The Business of Human Rights at the End of the Line
Last October I was invited to a conference on Business and Human Rights at the University of Connecticut. The conference drew together human rights advocates from trade unions, public policy, multi-national companies, civil society and academic communities from across the United States, Latin America, Europe and Asia.
My job was to remind conference attendees of the very human face of those poor communities at the end of the line, who work to provide the raw materials, manufacturing and processing for virtually everything we eat, wear and use by showing video and stills from my films.
What I put on the screens for delegates to see were images of children from around the world trapped in a continuing cycle of poverty and child labor. The images included American children who work with their families to harvest our fruits and vegetables. Alll of the video and stills were drawn from the Romano Archive and special collections at UConn's Dodd Center and curated by Graham Stinnett and Brooke Foti.

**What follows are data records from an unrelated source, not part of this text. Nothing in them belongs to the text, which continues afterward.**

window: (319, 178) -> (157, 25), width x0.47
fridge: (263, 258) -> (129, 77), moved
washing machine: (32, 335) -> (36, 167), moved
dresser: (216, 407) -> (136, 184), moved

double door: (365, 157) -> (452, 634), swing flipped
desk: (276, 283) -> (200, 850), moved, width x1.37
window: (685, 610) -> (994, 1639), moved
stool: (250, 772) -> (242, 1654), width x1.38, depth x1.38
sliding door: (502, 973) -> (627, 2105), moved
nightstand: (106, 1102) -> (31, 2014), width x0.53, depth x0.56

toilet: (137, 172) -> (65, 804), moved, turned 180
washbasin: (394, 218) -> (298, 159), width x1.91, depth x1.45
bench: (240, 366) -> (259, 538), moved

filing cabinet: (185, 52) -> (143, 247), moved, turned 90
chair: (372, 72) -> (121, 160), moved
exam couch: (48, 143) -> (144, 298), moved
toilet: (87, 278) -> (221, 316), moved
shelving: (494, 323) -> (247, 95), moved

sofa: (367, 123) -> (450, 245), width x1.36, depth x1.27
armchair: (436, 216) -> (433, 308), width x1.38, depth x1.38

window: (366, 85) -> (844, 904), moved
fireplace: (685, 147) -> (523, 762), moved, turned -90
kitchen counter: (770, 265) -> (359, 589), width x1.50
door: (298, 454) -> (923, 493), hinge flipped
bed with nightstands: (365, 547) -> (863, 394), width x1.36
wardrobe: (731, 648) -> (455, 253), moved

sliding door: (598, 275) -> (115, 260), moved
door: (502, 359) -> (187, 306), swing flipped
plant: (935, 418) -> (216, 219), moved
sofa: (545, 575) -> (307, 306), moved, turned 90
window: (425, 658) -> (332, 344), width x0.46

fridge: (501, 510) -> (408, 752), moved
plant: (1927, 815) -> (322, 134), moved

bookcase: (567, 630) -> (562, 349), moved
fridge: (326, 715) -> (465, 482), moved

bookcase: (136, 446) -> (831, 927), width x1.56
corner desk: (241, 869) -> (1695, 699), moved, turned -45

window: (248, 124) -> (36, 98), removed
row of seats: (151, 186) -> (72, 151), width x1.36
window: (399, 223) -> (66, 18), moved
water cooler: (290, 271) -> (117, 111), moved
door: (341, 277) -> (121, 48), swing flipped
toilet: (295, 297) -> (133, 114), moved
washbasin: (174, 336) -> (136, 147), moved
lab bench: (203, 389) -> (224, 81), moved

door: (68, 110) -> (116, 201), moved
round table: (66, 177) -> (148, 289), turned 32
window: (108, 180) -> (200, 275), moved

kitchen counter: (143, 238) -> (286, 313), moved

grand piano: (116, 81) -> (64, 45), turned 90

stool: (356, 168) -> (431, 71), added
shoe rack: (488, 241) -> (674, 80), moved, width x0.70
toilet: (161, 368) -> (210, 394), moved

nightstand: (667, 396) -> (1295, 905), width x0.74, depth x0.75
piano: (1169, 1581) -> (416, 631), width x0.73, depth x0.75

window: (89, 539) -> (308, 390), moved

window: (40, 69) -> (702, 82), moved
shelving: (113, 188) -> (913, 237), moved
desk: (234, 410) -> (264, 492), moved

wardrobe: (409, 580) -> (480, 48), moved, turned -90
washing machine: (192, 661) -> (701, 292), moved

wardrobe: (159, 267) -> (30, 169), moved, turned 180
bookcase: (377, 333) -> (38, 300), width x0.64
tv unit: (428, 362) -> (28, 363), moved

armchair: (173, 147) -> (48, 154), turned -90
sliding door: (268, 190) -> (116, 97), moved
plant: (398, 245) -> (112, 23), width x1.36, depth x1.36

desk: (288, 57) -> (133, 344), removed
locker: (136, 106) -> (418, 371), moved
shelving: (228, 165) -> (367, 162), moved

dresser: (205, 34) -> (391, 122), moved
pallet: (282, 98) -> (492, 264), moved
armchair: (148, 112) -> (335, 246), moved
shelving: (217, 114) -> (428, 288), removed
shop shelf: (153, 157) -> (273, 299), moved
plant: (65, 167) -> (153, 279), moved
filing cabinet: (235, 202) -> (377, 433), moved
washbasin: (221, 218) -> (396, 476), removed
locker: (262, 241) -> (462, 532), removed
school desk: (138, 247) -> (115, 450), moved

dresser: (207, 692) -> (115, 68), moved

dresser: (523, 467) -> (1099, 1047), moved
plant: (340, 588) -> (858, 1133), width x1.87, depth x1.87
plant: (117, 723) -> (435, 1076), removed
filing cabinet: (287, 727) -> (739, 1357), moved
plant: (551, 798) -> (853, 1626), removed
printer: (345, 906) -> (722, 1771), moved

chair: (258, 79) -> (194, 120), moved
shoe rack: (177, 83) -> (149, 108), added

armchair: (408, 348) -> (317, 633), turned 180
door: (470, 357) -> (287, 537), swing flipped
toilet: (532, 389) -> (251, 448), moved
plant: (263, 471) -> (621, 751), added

For over 20 years, Robin Romano and I traveled the world, photographing children in the communities at "the end of the line". The children you will see in the report are a fraction of the 150 million who must work rather than go to school.
This week, the Business and Human Rights Initiative at UConn published a summary of the research findings from the conference, a very thorough examination of some of the best practice approaches presented at the conference. In the weeks ahead, we will highlight some of these approaches to end child labor and forced labor in supply chains.
It's all very serious business fighting poverty in poor communities and the 200 plus attendees frequently expressed very human feelings of fatigue and discouragement doing their daily jobs of balancing business and the interests of families and children, including our own.
For my part, the pictures did the talking. But there is one important observation I shared with the delegates. If this conference had been held in 1996, when I first filmed child labor for the US Department of Labor, the conference room would have been empty. There were no laws on the books, no representatives of business in the field and very few government or civil society activists looking at these problems. The very fact that 200 people, who work every day to improve the lives of children, can arrive and engage for two solid days around these issues is proof enough that this is a new time, a new era when the end of child labor is an achievable goal.